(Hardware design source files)
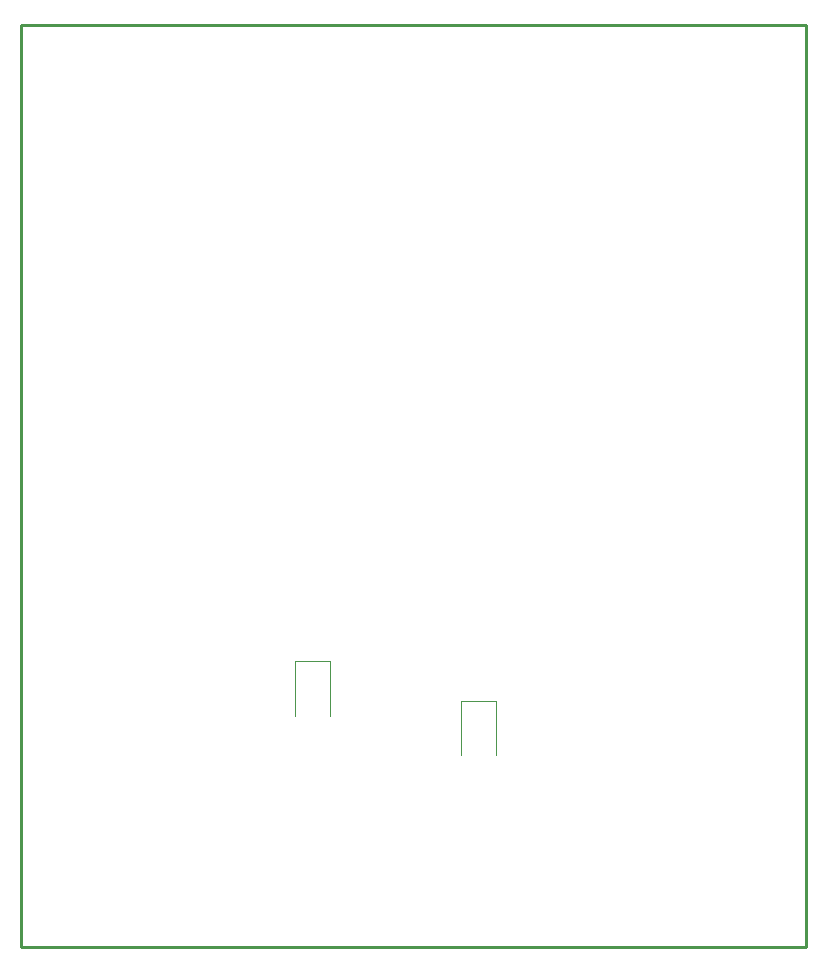
<source format=gm1>
G04*
G04 #@! TF.GenerationSoftware,Altium Limited,Altium Designer,21.5.1 (32)*
G04*
G04 Layer_Color=16711935*
%FSLAX44Y44*%
%MOMM*%
G71*
G04*
G04 #@! TF.SameCoordinates,B68859E6-8F99-4948-AC01-CAA0BB4B992E*
G04*
G04*
G04 #@! TF.FilePolarity,Positive*
G04*
G01*
G75*
%ADD12C,0.2540*%
%ADD86C,0.1000*%
D12*
X53340Y824992D02*
X717550D01*
X53340Y43942D02*
Y824992D01*
X717550Y43942D02*
Y824992D01*
X53340Y824484D02*
Y824992D01*
X53848D01*
X53340Y43942D02*
X717550D01*
X53340D02*
X53848D01*
D86*
X425792Y206910D02*
Y252910D01*
X454992Y206910D02*
Y252910D01*
X425792D02*
X454992D01*
X285434Y240144D02*
Y286144D01*
X314634Y240144D02*
Y286144D01*
X285434D02*
X314634D01*
M02*

</source>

DIRECTIONS: Every record is to be restated word for word, with the pictures left out.

WRITTEN SOLUTION:
<source format=gm1>
G04*
G04 #@! TF.GenerationSoftware,Altium Limited,Altium Designer,21.5.1 (32)*
G04*
G04 Layer_Color=16711935*
%FSLAX44Y44*%
%MOMM*%
G71*
G04*
G04 #@! TF.SameCoordinates,B68859E6-8F99-4948-AC01-CAA0BB4B992E*
G04*
G04*
G04 #@! TF.FilePolarity,Positive*
G04*
G01*
G75*
%ADD12C,0.2540*%
%ADD86C,0.1000*%
D12*
X53340Y824992D02*
X717550D01*
X53340Y43942D02*
Y824992D01*
X717550Y43942D02*
Y824992D01*
X53340Y824484D02*
Y824992D01*
X53848D01*
X53340Y43942D02*
X717550D01*
X53340D02*
X53848D01*
D86*
X425792Y206910D02*
Y252910D01*
X454992Y206910D02*
Y252910D01*
X425792D02*
X454992D01*
X285434Y240144D02*
Y286144D01*
X314634Y240144D02*
Y286144D01*
X285434D02*
X314634D01*
M02*

</source>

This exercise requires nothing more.